Provide the entries once more, identical in every word.

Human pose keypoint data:
--------------------

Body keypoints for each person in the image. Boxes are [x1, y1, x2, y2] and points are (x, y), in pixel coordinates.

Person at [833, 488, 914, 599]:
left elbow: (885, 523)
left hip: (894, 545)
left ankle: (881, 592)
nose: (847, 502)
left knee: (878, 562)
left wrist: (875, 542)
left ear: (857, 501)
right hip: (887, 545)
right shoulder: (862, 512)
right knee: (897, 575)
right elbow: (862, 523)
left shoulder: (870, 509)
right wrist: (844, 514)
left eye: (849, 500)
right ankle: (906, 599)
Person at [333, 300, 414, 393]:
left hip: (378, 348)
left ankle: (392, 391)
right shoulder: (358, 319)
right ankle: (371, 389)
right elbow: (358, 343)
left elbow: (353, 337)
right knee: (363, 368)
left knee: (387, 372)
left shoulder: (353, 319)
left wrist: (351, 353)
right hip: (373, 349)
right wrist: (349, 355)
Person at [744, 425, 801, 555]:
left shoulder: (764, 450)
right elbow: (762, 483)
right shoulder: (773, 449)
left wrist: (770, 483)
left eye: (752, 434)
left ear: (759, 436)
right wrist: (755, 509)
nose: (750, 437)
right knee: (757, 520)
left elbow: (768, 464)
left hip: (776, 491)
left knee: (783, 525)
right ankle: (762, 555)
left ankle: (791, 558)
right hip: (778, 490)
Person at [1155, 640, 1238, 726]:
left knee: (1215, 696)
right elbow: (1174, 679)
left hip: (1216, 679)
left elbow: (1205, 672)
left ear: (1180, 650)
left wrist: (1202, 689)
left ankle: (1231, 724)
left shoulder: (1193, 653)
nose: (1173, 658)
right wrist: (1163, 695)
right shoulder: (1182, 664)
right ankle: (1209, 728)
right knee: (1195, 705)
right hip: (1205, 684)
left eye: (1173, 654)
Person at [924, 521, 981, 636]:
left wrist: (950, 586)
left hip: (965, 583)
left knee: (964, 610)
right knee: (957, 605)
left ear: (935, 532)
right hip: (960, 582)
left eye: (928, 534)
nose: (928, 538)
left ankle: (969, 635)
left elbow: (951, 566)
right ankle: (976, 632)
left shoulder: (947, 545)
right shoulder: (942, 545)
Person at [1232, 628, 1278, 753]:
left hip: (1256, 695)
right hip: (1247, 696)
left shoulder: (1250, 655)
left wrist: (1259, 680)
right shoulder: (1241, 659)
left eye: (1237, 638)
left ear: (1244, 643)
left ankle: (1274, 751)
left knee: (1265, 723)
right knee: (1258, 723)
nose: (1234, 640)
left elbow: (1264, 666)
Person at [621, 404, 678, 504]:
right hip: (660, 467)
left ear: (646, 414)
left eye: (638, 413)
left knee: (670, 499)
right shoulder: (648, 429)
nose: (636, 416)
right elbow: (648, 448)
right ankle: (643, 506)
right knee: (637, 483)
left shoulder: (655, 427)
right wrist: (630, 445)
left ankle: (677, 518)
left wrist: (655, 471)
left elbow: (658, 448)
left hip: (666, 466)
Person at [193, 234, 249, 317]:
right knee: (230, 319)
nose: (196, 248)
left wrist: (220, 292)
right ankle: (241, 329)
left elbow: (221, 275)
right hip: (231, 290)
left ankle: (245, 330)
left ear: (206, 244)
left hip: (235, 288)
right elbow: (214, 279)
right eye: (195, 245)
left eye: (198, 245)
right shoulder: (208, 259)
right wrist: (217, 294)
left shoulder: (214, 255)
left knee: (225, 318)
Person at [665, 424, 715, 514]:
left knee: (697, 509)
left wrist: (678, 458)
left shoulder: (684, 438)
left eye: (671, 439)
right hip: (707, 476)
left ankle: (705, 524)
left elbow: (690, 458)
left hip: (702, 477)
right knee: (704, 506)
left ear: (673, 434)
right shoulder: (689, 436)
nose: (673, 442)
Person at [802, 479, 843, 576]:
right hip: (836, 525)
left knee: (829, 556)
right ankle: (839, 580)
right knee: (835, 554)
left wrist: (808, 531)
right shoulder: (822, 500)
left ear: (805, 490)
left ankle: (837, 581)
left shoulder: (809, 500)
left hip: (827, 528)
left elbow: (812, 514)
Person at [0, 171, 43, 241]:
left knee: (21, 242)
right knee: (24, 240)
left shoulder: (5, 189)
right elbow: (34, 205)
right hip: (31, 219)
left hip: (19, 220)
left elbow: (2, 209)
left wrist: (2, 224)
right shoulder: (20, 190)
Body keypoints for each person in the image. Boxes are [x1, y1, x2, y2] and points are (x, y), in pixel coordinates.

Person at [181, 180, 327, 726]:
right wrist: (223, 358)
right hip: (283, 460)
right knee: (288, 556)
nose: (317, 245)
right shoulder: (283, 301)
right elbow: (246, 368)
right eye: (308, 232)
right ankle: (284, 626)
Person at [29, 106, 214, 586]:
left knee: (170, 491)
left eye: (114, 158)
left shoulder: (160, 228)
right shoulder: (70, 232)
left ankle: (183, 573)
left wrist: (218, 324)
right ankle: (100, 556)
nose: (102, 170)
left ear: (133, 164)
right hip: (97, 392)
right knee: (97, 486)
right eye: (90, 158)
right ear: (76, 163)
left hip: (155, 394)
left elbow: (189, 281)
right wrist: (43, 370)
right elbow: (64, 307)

--------------------

# Task result:
Body keypoints for each person in the image. Boxes are [x1, y1, x2, y2] and points are (x, y), in pixel coordinates.

Person at [833, 488, 914, 599]:
left elbow: (885, 523)
left hip: (894, 545)
left ankle: (881, 592)
nose: (847, 502)
left knee: (878, 562)
left wrist: (875, 542)
left ear: (857, 501)
right hip: (887, 545)
right shoulder: (862, 512)
right knee: (897, 575)
right elbow: (862, 523)
left shoulder: (870, 509)
right wrist: (844, 514)
left eye: (849, 500)
right ankle: (906, 599)
Person at [333, 300, 414, 393]:
left hip: (378, 348)
left ankle: (392, 391)
right shoulder: (358, 319)
right ankle: (371, 389)
right elbow: (358, 343)
left elbow: (353, 337)
right knee: (363, 368)
left knee: (387, 372)
left shoulder: (353, 319)
left wrist: (351, 353)
right hip: (373, 349)
right wrist: (349, 355)
Person at [744, 425, 801, 555]:
left shoulder: (764, 450)
right elbow: (762, 483)
right shoulder: (773, 449)
left wrist: (770, 483)
left eye: (752, 434)
left ear: (759, 436)
right wrist: (755, 509)
nose: (750, 437)
right knee: (757, 520)
left elbow: (768, 464)
left hip: (776, 491)
left knee: (783, 525)
right ankle: (762, 555)
left ankle: (791, 558)
right hip: (778, 490)
Person at [1155, 640, 1238, 726]:
left knee: (1215, 696)
right elbow: (1174, 679)
left hip: (1216, 679)
left elbow: (1205, 672)
left ear: (1180, 650)
left wrist: (1202, 689)
left ankle: (1231, 724)
left shoulder: (1193, 653)
nose: (1173, 658)
right wrist: (1163, 695)
right shoulder: (1182, 664)
right ankle: (1209, 728)
right knee: (1195, 705)
right hip: (1205, 684)
left eye: (1173, 654)
Person at [924, 521, 981, 636]:
left wrist: (950, 586)
left hip: (965, 583)
left knee: (964, 610)
right knee: (957, 605)
left ear: (935, 532)
right hip: (960, 582)
left eye: (928, 534)
nose: (928, 538)
left ankle: (969, 635)
left elbow: (951, 566)
right ankle: (976, 632)
left shoulder: (947, 545)
right shoulder: (942, 545)
Person at [1232, 628, 1278, 753]:
left hip: (1256, 695)
right hip: (1247, 696)
left shoulder: (1250, 655)
left wrist: (1259, 680)
right shoulder: (1241, 659)
left eye: (1237, 638)
left ear: (1244, 643)
left ankle: (1274, 751)
left knee: (1265, 723)
right knee: (1258, 723)
nose: (1234, 640)
left elbow: (1264, 666)
Person at [621, 404, 678, 504]:
right hip: (660, 467)
left ear: (646, 414)
left eye: (638, 413)
left knee: (670, 499)
right shoulder: (648, 429)
nose: (636, 416)
right elbow: (648, 448)
right ankle: (643, 506)
right knee: (637, 483)
left shoulder: (655, 427)
right wrist: (630, 445)
left ankle: (677, 518)
left wrist: (655, 471)
left elbow: (658, 448)
left hip: (666, 466)
Person at [193, 234, 249, 317]:
right knee: (230, 319)
nose: (196, 248)
left wrist: (220, 292)
right ankle: (241, 329)
left elbow: (221, 275)
right hip: (231, 290)
left ankle: (245, 330)
left ear: (206, 244)
left hip: (235, 288)
right elbow: (214, 279)
right eye: (195, 245)
left eye: (198, 245)
right shoulder: (208, 259)
right wrist: (217, 294)
left shoulder: (214, 255)
left knee: (225, 318)
Person at [665, 424, 715, 514]:
left knee: (697, 509)
left wrist: (678, 458)
left shoulder: (684, 438)
left eye: (671, 439)
right hip: (707, 476)
left ankle: (705, 524)
left elbow: (690, 458)
left hip: (702, 477)
right knee: (704, 506)
left ear: (673, 434)
right shoulder: (689, 436)
nose: (673, 442)
Person at [802, 479, 843, 576]:
right hip: (836, 525)
left knee: (829, 556)
right ankle: (839, 580)
right knee: (835, 554)
left wrist: (808, 531)
right shoulder: (822, 500)
left ear: (805, 490)
left ankle: (837, 581)
left shoulder: (809, 500)
left hip: (827, 528)
left elbow: (812, 514)
Person at [0, 171, 43, 241]:
left knee: (21, 242)
right knee: (24, 240)
left shoulder: (5, 189)
right elbow: (34, 205)
right hip: (31, 219)
left hip: (19, 220)
left elbow: (2, 209)
left wrist: (2, 224)
right shoulder: (20, 190)
Body keypoints for each person in the image. Boxes are [x1, y1, x2, y2] and points are (x, y), in pixel coordinates.

Person at [181, 180, 327, 726]:
right wrist: (223, 358)
right hip: (283, 460)
right knee: (288, 556)
nose: (317, 245)
right shoulder: (283, 301)
right elbow: (246, 368)
right eye: (308, 232)
right ankle: (284, 626)
Person at [29, 106, 214, 586]:
left knee: (170, 491)
left eye: (114, 158)
left shoulder: (160, 228)
right shoulder: (70, 232)
left ankle: (183, 573)
left wrist: (218, 324)
right ankle: (100, 556)
nose: (102, 170)
left ear: (133, 164)
right hip: (97, 392)
right knee: (97, 486)
right eye: (90, 158)
right ear: (76, 163)
left hip: (155, 394)
left elbow: (189, 281)
right wrist: (43, 370)
right elbow: (64, 307)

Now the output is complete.